Collected data:
------
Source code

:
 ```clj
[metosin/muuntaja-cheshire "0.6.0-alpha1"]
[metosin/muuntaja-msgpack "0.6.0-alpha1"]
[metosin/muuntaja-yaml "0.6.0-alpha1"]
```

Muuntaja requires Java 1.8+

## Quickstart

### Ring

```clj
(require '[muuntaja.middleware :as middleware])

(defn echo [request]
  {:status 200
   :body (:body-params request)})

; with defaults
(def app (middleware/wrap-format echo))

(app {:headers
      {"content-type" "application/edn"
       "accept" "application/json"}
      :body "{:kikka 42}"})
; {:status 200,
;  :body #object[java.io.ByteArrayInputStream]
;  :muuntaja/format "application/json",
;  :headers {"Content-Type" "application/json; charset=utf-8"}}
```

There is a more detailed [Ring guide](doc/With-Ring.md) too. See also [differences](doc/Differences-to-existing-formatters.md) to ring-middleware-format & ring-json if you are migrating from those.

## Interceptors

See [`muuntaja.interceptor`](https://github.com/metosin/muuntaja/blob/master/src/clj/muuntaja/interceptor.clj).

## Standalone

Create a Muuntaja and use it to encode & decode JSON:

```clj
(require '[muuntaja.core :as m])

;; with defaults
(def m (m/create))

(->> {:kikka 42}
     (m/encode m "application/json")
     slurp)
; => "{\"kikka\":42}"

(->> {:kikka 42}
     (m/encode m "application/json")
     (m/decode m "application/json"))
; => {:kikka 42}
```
------
■ What the task asks ■
Checking each line of the data, count the ones containing "kikka", and give only that count.

■ Written response ■
5